§ SET EXERCISE
Could you write out all the records again, substituting "division" for every "phylum" and keeping everything else the same? Leave the pictures out of your answer.

Data records
★ ★ ★ ★ ★ ★ ★

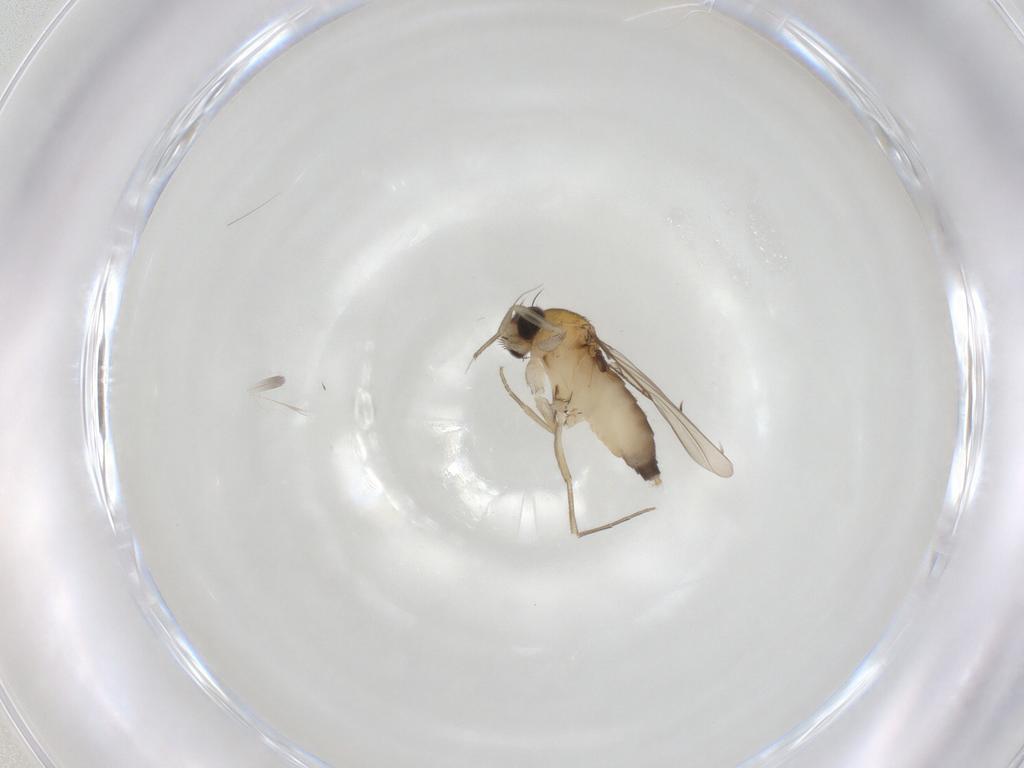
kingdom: Animalia
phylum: Arthropoda
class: Insecta
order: Diptera
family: Phoridae
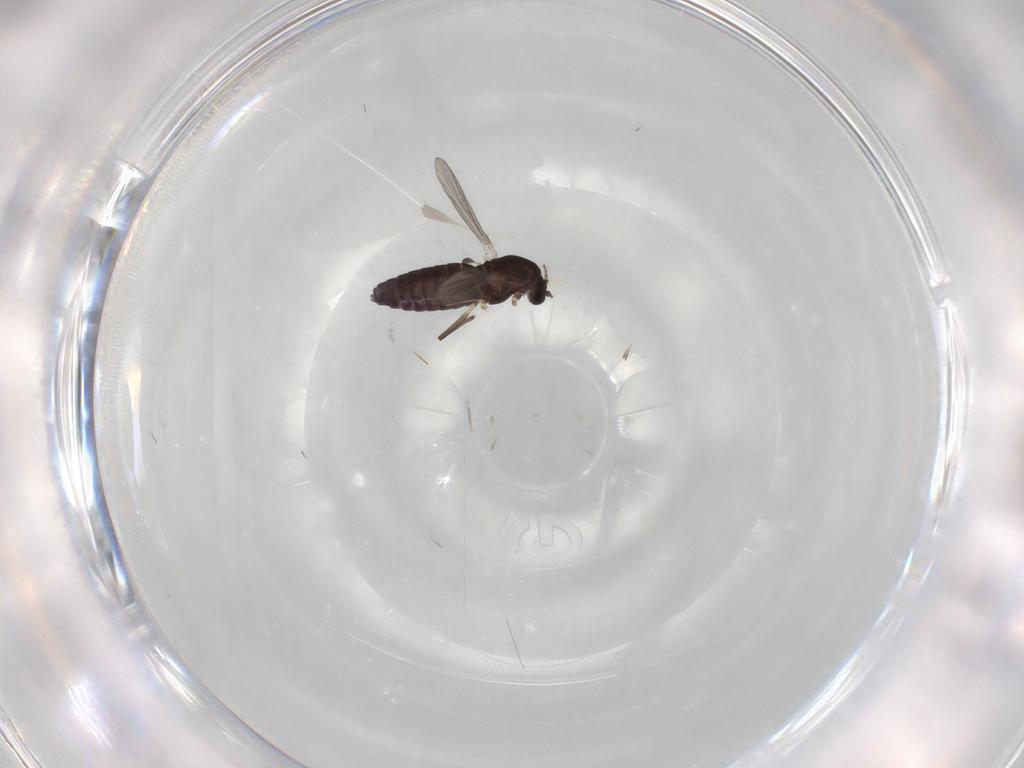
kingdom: Animalia
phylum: Arthropoda
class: Insecta
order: Diptera
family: Chironomidae
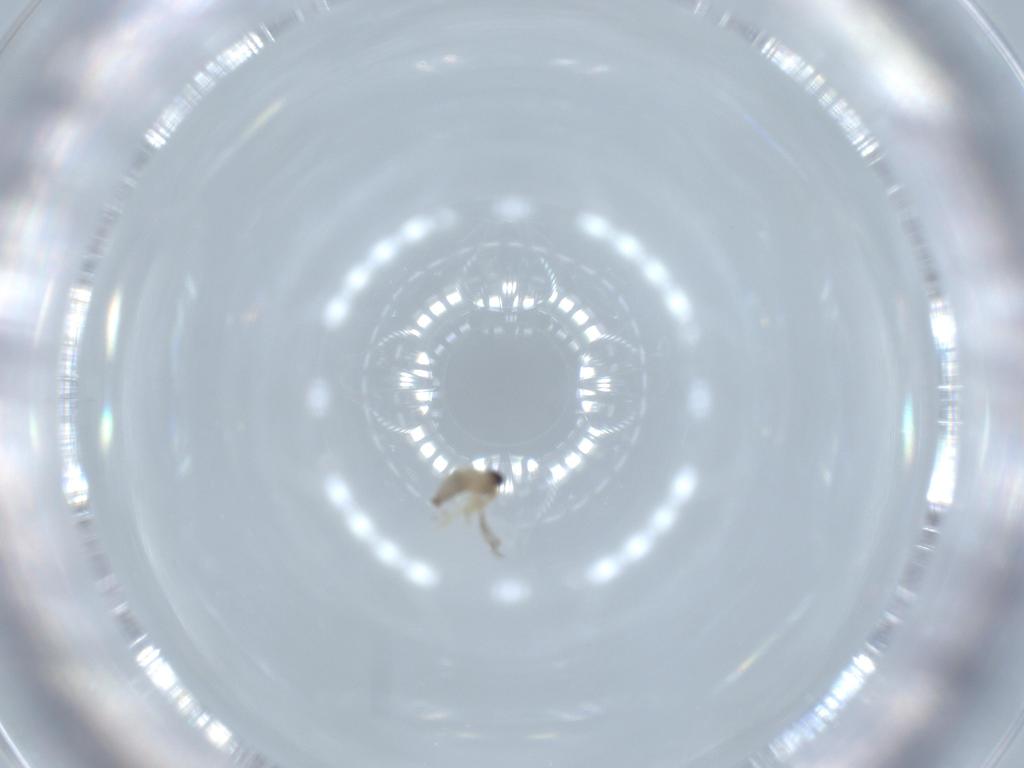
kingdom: Animalia
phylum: Arthropoda
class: Insecta
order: Diptera
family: Cecidomyiidae
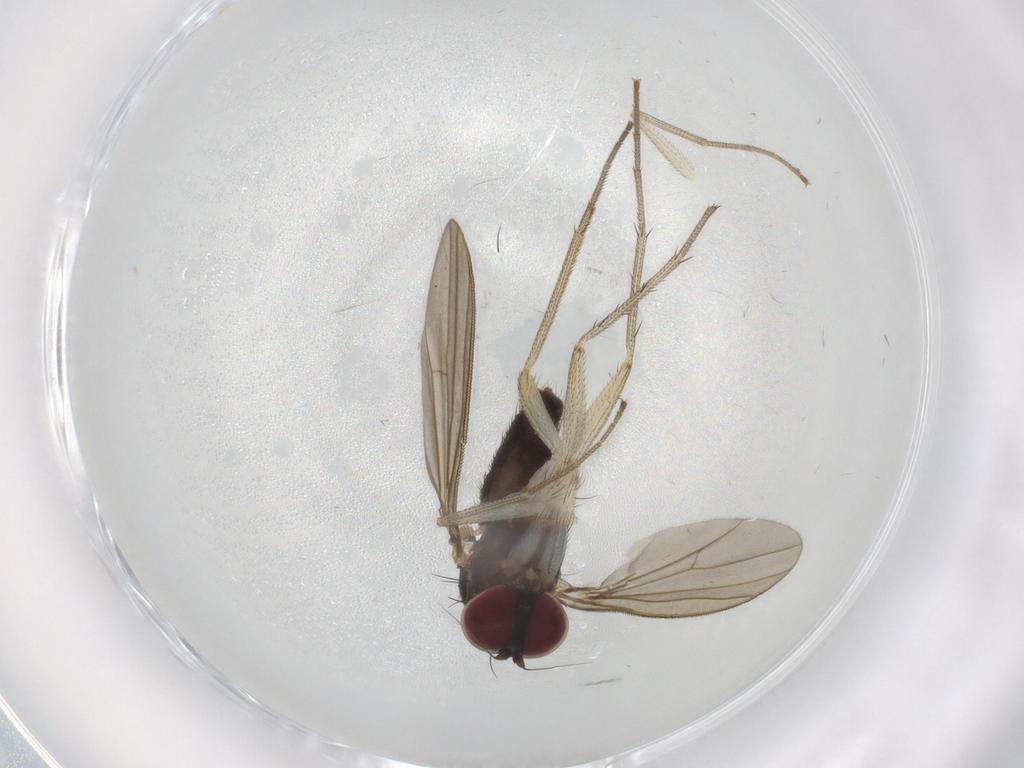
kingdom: Animalia
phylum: Arthropoda
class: Insecta
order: Diptera
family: Dolichopodidae
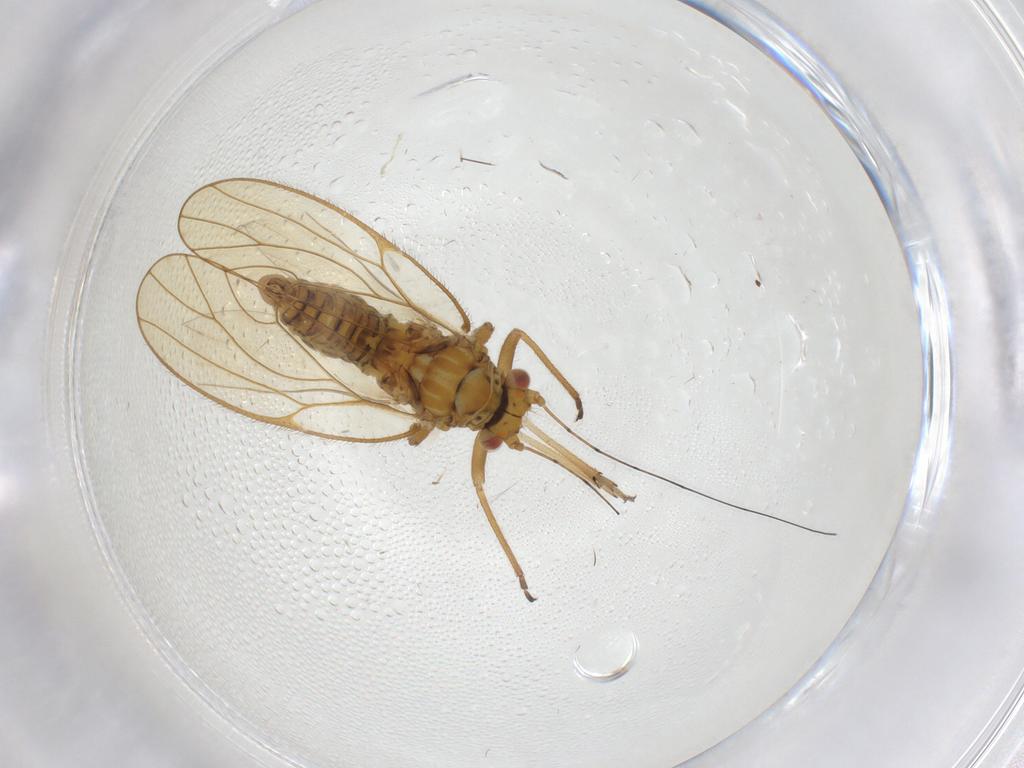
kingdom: Animalia
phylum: Arthropoda
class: Insecta
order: Hemiptera
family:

★ ★ ★ ★ ★ ★ ★

§ IN RESPONSE
kingdom: Animalia
division: Arthropoda
class: Insecta
order: Diptera
family: Phoridae
kingdom: Animalia
division: Arthropoda
class: Insecta
order: Diptera
family: Chironomidae
kingdom: Animalia
division: Arthropoda
class: Insecta
order: Diptera
family: Cecidomyiidae
kingdom: Animalia
division: Arthropoda
class: Insecta
order: Diptera
family: Dolichopodidae
kingdom: Animalia
division: Arthropoda
class: Insecta
order: Hemiptera
family:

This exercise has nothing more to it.